The Seamless Archive of Everything

Marianne Mueller on indexes, cataloguing, and the visual poetics of unexpected comparisons

This visual essay is part of a series highlighting the commissions and conversations generated by The Lives of Documents—Photography as Project exhibition. Curators Stefano Graziani and Bas Princen commissioned Marianne Mueller to revisit her extensive archive and add a new chapter, STONES, to her project STAIRS ETC. Some images from her archive are reproduced here alongside her reflections on collecting images and titles, seriality, and photographic encounters with the world.

Indexes from Marianne Mueller’s archive. Photograph by Mathieu Gagnon © CCA

I’ve always liked collecting possible titles, fragments from songs, poetry, advertisements, manuals. I’m drawn to how a word sounds or how it looks. I jot down words or phrases on small notes and store them as future titles in a box at my studio. Since I only choose a title once a work is finished, I’ve accumulated many excellent titles waiting for their related project. So, you might say that I’m far more into discovering and collecting images and ideas than indexing.

However, indexing and archiving is necessary to gain or maintain an overview of my work, 90 percent of which results from my encounters with the world. My praxis is like a stream of consciousness, a constant engagement with the world without a defined purpose. Based on the resulting vast collection of images that I’ve accumulated, indexes become indispensable once I work on a specific project. But I will specifically search for a motif, when I work on a project and realize that something is missing, something that is not yet part of my existing archive. For example, I’m working on a book focusing on stones. I realized that I have many images from the Himalaya region and Japan, but close to none from Switzerland, so I started researching garden decoration and cruising through recently built housing developments and traffic junctions to “supplement” my selection of images.

My way of looking with my camera doesn’t aim to produce an encyclopedic inventory of the world. I would get hopelessly bogged down by this goal, so I’m far more interested in notions of visual narration, comparison, and curiosity. I’m interested in moments of unusual alikeness, unexpected resemblances that one can discover over time, diverse cultural contexts, and spaces. I don’t believe that an experience of the world can be organized into a series.

+ + + + + + +

■ Your task ■
Rewrite the archive essay starting with "My way of looking" and going on through "into a series.", putting "wonder" in place of "curiosity".

■ Data section ■
+ + + + + + +

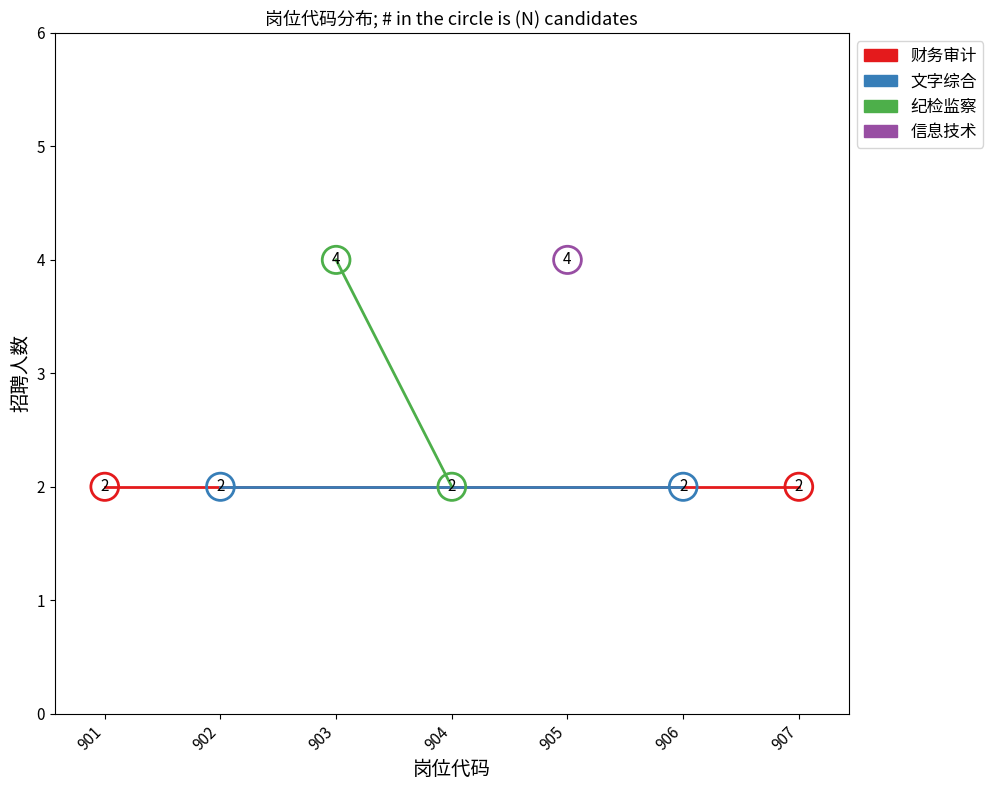

What is the value of the 财务审计 point at the 2nd from the left?

2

+ + + + + + +

■ Answer ■
My way of looking with my camera doesn’t aim to produce an encyclopedic inventory of the world. I would get hopelessly bogged down by this goal, so I’m far more interested in notions of visual narration, comparison, and wonder. I’m interested in moments of unusual alikeness, unexpected resemblances that one can discover over time, diverse cultural contexts, and spaces. I don’t believe that an experience of the world can be organized into a series.